Requirement:
Write out only the lines running from the one that contains "Year of the Catcoon Chaos: Why You NEED These" to the end of the material, both ends included.

┌────────

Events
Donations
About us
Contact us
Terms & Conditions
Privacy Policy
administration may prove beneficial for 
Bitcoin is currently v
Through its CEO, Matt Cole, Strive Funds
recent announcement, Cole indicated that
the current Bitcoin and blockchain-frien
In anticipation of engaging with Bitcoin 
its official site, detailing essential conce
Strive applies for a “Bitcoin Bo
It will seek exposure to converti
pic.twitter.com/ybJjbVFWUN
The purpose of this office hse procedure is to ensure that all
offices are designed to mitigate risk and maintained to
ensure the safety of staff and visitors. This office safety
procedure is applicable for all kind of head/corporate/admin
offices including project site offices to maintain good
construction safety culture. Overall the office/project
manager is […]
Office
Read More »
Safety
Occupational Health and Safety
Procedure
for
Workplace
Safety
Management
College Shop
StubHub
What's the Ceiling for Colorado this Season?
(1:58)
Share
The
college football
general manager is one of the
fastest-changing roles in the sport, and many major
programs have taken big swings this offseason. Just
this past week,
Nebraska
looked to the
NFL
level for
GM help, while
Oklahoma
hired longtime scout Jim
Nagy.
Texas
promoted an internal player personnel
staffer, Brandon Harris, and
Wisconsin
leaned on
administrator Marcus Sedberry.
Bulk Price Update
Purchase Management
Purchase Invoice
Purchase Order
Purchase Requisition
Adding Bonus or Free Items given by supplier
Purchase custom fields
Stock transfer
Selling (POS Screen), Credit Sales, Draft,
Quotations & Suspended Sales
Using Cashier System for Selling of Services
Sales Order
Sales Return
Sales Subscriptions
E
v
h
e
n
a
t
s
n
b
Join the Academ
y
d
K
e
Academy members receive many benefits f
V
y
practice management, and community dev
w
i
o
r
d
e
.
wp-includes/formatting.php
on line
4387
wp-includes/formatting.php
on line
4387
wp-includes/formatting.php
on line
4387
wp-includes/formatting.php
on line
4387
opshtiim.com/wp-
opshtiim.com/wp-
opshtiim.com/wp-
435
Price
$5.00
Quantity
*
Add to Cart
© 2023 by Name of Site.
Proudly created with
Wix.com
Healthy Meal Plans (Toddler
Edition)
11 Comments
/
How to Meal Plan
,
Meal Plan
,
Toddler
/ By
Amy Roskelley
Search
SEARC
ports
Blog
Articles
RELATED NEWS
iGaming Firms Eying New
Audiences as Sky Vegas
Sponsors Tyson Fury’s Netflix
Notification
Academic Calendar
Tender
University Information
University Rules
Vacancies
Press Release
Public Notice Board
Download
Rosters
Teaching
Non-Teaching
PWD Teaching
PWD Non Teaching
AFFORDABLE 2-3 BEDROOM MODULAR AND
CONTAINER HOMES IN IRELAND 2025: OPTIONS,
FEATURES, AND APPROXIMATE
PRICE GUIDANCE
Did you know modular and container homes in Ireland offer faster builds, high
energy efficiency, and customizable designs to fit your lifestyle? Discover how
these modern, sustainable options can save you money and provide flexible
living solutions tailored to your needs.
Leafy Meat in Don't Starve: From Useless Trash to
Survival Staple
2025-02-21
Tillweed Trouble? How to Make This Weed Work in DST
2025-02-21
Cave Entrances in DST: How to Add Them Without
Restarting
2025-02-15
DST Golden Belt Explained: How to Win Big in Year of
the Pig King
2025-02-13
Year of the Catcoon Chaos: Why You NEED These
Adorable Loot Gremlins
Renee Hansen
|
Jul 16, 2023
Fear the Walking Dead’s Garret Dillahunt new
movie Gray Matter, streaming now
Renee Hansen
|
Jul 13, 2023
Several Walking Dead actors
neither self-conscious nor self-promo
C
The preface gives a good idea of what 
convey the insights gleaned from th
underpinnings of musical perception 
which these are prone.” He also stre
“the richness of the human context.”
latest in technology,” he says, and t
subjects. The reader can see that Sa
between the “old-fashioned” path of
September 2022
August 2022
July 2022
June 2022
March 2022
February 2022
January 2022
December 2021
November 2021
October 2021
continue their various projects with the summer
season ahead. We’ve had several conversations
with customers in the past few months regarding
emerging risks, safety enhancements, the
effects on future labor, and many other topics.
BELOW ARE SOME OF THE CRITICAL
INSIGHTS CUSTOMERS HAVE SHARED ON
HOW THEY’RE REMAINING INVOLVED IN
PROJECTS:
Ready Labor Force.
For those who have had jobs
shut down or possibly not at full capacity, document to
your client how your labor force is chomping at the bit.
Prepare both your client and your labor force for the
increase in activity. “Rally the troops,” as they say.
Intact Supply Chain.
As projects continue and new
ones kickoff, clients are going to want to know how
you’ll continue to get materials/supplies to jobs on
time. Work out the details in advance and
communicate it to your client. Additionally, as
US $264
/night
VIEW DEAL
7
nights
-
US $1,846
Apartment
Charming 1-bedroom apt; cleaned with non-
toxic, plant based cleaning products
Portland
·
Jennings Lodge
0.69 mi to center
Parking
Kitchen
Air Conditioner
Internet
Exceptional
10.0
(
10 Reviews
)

└────────

Solution to this exercise:
Year of the Catcoon Chaos: Why You NEED These
Adorable Loot Gremlins
Renee Hansen
|
Jul 16, 2023
Fear the Walking Dead’s Garret Dillahunt new
movie Gray Matter, streaming now
Renee Hansen
|
Jul 13, 2023
Several Walking Dead actors
neither self-conscious nor self-promo
C
The preface gives a good idea of what 
convey the insights gleaned from th
underpinnings of musical perception 
which these are prone.” He also stre
“the richness of the human context.”
latest in technology,” he says, and t
subjects. The reader can see that Sa
between the “old-fashioned” path of
September 2022
August 2022
July 2022
June 2022
March 2022
February 2022
January 2022
December 2021
November 2021
October 2021
continue their various projects with the summer
season ahead. We’ve had several conversations
with customers in the past few months regarding
emerging risks, safety enhancements, the
effects on future labor, and many other topics.
BELOW ARE SOME OF THE CRITICAL
INSIGHTS CUSTOMERS HAVE SHARED ON
HOW THEY’RE REMAINING INVOLVED IN
PROJECTS:
Ready Labor Force.
For those who have had jobs
shut down or possibly not at full capacity, document to
your client how your labor force is chomping at the bit.
Prepare both your client and your labor force for the
increase in activity. “Rally the troops,” as they say.
Intact Supply Chain.
As projects continue and new
ones kickoff, clients are going to want to know how
you’ll continue to get materials/supplies to jobs on
time. Work out the details in advance and
communicate it to your client. Additionally, as
US $264
/night
VIEW DEAL
7
nights
-
US $1,846
Apartment
Charming 1-bedroom apt; cleaned with non-
toxic, plant based cleaning products
Portland
·
Jennings Lodge
0.69 mi to center
Parking
Kitchen
Air Conditioner
Internet
Exceptional
10.0
(
10 Reviews
)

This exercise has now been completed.